Le décret introuvable

À gauche, où l’on refuse de voter le texte, on a renvoyé dos à dos le RN, et sa niche « opportuniste », et le gouvernement, qui ne veut pas prendre un décret pour mettre en place la résolution Autain qui permettrait de reconnaître l’endométriose comme une affection longue durée. « C’est un décret que nous attendons depuis des années », a lancé la députée PS Marie-Noëlle Ballistel. « Il est où le décret ? » a tonné Sandrine Rousseau (EELV) à la tribune, tout en regrettant « les tentatives de récupération des utérus des femmes » de la part du RN.

« La santé des femmes passe toujours après la réduction des dépenses publiques avec ce gouvernement », a aussi regretté devant la presse Clémentine Autain après le retrait du texte. « Le problème, c’est que le gouvernement pense que la France va bien », s’est agacé un conseiller du groupe Liot, favorable au décret Autain qui permettrait d’automatiser la prise en charge de l’endométriose comme une affection longue durée dès qu’elle est diagnostiquée.

« Si ce décret servait… Je le signerais », a répondu le ministre de la Santé Aurélien Rousseau, alors même que sa collègue en charge de l’Égalité entre les femmes et les hommes, Bérangère Couillard y était favorable. « Mais parle-t-on de droit réel ou de droit formel ? Mon sujet, c’est l’accès des femmes à la prise en charge », a-t-il déclaré après avoir suscité les moqueries sur un « webinaire » qu’il propose aux professionnels de santé pour « améliorer la connaissance de l’endométriose et limiter les retards de diagnostics ».

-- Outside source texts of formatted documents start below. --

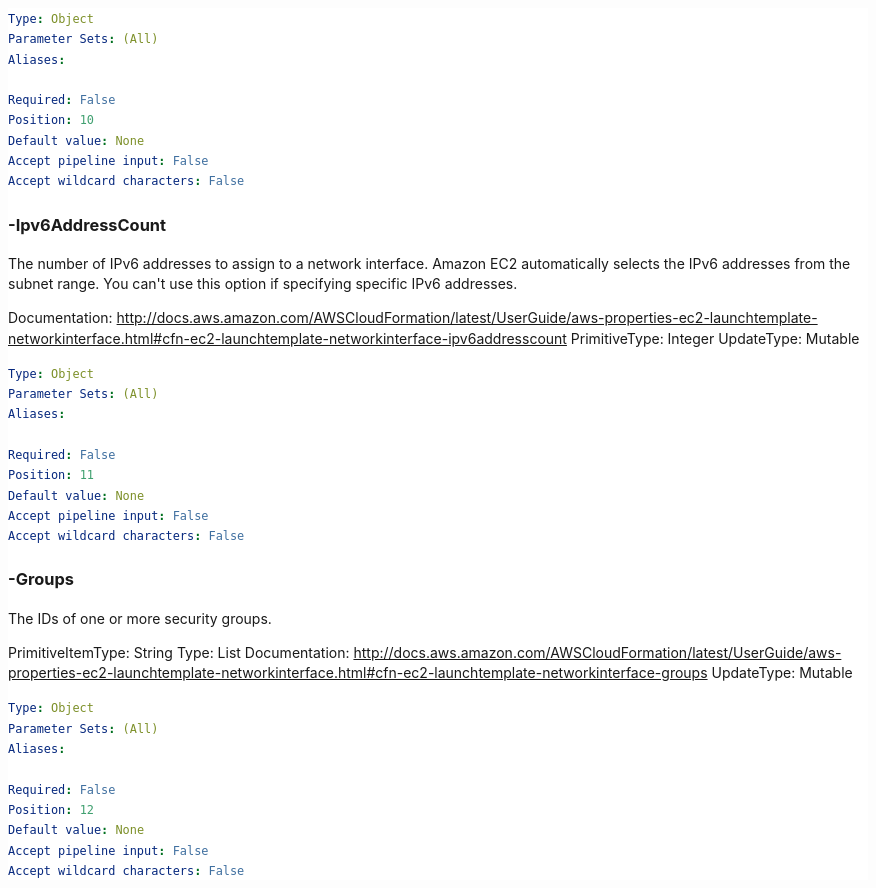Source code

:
 ```yaml
Type: Object
Parameter Sets: (All)
Aliases:

Required: False
Position: 10
Default value: None
Accept pipeline input: False
Accept wildcard characters: False
```

### -Ipv6AddressCount
The number of IPv6 addresses to assign to a network interface.
Amazon EC2 automatically selects the IPv6 addresses from the subnet range.
You can't use this option if specifying specific IPv6 addresses.

Documentation: http://docs.aws.amazon.com/AWSCloudFormation/latest/UserGuide/aws-properties-ec2-launchtemplate-networkinterface.html#cfn-ec2-launchtemplate-networkinterface-ipv6addresscount
PrimitiveType: Integer
UpdateType: Mutable

```yaml
Type: Object
Parameter Sets: (All)
Aliases:

Required: False
Position: 11
Default value: None
Accept pipeline input: False
Accept wildcard characters: False
```

### -Groups
The IDs of one or more security groups.

PrimitiveItemType: String
Type: List
Documentation: http://docs.aws.amazon.com/AWSCloudFormation/latest/UserGuide/aws-properties-ec2-launchtemplate-networkinterface.html#cfn-ec2-launchtemplate-networkinterface-groups
UpdateType: Mutable

```yaml
Type: Object
Parameter Sets: (All)
Aliases:

Required: False
Position: 12
Default value: None
Accept pipeline input: False
Accept wildcard characters: False
```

« Merci M. le ministre de dire qu’il n’y aura pas de décret, ça a le mérite de la clarté. Vous ne voulez pas classer l’endométriose en affection longue durée (ALD) pour ne pas mettre la main à la poche ! », a accusé la députée RN Laure Lavalette. Et de lancer dans une double direction, d’abord envers la majorité : « Vous agissez comme une secte, c’est la honte ! » et vis-à-vis de LFI : « Vous refusez de condamner les terroristes du Hamas, vous êtes la honte de la République ! ».

Le débat n’aura pas échappé à l’actualité lourde en Israël-Palestine, notamment lors d’une passe d’armes entre les deux cheffes de file du FN Marine Le Pen et de LFI Mathilde Panot. « Soyez modestes dans la période ! », « Vous êtes abjecte » a répondu la seconde. Loin, très loin, de la santé des femmes.